● **The data**
══════
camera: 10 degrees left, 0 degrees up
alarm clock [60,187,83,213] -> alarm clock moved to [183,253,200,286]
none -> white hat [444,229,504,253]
══════
● **Exercise objective**
The full listing, retyped exactly, is the expected answer.

● **Worked solution**
camera: 10 degrees left, 0 degrees up
alarm clock [60,187,83,213] -> alarm clock moved to [183,253,200,286]
none -> white hat [444,229,504,253]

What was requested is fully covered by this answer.